Konkret kann dies bedeuten, dass der einkommensstärkere Elternteil einen entsprechend höheren Anteil der gesamten Kosten für das gemeinsame Kind anteilig zu tragen hat. Der Elternteil mit dem geringeren Einkommen hat dann dementsprechend einen Anspruch auf Zahlung eines anteiligen Barunterhalts für die Kosten der Betreuung des Kindes bei sich.
Die genaue Unterhaltsberechnung ist jedoch kompliziert. Ob und wie hoch ein Unterhaltsanspruch besteht, ist nur anhand aller Einkünfte sowie anrechenbarer Ausgaben beider Eltern konkret zu errechnen und kann von weiteren Faktoren abhängig sein, wie z.B. Kindergeldbezug, Steuerklassenwahl sowie bei entfernten wechselnden Umgängen von anfallenden ggf. hohen Fahrtkosten.
Ein Anspruch auf Unterhalt ist jedoch nicht von vornherein ausgeschlossen, wenn Sie beide Ihr Kind zu gleichen Teilen betreuen und gerade dann möglicherweise gegeben, wenn der Kindesvater mehr verdient als Sie.
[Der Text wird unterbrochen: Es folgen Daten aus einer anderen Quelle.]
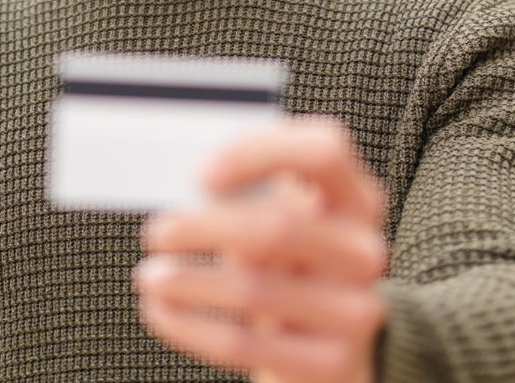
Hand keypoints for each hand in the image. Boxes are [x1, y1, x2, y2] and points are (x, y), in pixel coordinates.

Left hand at [133, 116, 388, 382]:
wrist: (328, 344)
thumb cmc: (290, 263)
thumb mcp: (285, 217)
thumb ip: (255, 194)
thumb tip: (189, 191)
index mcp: (357, 198)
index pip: (325, 152)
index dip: (260, 153)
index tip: (200, 174)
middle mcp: (364, 251)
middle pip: (280, 226)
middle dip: (204, 228)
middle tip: (157, 231)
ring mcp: (355, 311)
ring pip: (254, 289)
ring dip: (187, 281)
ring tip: (150, 276)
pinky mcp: (329, 364)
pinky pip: (242, 345)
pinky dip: (188, 325)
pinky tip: (161, 311)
Tipp: Da die Berechnung eines ausgewogenen und fairen Unterhalts beim paritätischen Wechselmodell komplex ist, ist es sinnvoll, die Unterhaltsberechnung durch einen Rechtsanwalt/eine Rechtsanwältin vornehmen zu lassen. So kann Ihnen und nötigenfalls auch dem anderen Elternteil die Berechnung näher erläutert werden, um einen Streit über den Kindesunterhalt möglichst zu vermeiden.